From the records below, copy out exactly the lines from the one containing "ottoman: none [863,847,1021,958]" to the one containing "magazine: present [281,689,445,746]", both included. Add nothing else.

-- Data to use follows --

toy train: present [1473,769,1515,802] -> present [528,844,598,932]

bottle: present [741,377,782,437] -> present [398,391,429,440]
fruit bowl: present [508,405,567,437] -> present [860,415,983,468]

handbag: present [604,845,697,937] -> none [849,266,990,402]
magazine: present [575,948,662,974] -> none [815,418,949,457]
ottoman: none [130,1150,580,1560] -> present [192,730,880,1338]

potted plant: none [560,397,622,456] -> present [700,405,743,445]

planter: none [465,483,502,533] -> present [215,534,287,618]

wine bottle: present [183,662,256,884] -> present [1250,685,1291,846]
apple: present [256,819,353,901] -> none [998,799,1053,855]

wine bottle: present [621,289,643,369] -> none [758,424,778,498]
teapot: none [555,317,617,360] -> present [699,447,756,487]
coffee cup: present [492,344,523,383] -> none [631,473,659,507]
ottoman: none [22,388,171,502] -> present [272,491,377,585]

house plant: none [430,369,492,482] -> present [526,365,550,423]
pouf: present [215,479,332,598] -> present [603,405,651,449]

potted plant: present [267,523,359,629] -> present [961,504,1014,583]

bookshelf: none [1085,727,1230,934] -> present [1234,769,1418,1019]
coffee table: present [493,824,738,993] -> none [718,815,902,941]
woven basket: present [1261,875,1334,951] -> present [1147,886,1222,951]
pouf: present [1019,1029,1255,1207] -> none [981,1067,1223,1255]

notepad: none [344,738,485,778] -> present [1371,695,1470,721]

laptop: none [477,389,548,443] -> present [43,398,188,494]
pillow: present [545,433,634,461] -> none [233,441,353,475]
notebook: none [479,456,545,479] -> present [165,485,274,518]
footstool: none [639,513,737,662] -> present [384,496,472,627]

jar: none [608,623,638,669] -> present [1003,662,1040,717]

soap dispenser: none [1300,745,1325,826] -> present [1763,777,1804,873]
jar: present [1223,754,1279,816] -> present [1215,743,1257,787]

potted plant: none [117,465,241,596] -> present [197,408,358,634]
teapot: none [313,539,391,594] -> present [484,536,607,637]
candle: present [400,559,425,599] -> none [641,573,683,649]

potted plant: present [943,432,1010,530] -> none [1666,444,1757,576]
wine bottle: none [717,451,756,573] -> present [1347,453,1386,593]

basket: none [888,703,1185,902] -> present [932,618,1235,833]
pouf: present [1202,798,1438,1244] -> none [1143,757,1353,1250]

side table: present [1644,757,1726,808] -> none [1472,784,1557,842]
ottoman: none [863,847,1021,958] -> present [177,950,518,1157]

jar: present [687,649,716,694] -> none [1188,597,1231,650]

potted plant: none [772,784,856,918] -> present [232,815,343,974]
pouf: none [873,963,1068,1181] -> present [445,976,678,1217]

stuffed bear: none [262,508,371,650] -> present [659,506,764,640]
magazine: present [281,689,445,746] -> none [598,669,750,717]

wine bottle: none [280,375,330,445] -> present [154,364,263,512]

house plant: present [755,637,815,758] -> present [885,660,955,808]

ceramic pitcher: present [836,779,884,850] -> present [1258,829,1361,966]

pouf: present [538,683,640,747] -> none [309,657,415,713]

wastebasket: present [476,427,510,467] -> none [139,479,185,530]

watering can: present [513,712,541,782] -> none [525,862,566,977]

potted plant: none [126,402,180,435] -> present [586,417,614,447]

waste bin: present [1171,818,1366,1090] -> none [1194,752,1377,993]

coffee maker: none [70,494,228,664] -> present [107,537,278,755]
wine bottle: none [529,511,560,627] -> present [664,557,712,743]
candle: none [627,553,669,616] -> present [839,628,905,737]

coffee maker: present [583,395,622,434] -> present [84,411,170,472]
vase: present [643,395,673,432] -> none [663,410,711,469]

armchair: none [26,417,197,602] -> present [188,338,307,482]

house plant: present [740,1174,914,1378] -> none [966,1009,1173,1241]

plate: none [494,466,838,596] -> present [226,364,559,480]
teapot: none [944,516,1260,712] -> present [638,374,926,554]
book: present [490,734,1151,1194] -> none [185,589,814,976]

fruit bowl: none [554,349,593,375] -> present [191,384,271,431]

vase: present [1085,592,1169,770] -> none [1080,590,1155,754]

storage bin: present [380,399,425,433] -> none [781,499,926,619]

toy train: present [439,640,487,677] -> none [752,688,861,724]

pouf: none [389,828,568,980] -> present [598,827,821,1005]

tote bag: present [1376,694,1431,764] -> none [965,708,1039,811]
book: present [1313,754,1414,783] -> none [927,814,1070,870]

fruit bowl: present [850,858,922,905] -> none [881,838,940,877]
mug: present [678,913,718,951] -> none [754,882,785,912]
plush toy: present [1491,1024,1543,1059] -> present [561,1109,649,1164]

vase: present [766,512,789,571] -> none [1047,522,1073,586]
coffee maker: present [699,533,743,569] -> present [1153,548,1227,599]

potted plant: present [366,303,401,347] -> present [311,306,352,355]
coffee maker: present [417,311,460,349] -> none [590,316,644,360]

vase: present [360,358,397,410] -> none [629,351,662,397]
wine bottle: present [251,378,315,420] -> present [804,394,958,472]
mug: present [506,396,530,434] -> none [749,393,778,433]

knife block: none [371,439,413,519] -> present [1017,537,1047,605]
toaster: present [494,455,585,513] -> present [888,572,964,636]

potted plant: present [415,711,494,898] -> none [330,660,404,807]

-- Data to use concluded --

:: Reply ::
ottoman: none [863,847,1021,958] -> present [177,950,518,1157]

jar: present [687,649,716,694] -> none [1188,597,1231,650]

potted plant: none [772,784,856,918] -> present [232,815,343,974]
pouf: none [873,963,1068,1181] -> present [445,976,678,1217]

stuffed bear: none [262,508,371,650] -> present [659,506,764,640]
magazine: present [281,689,445,746] -> none [598,669,750,717]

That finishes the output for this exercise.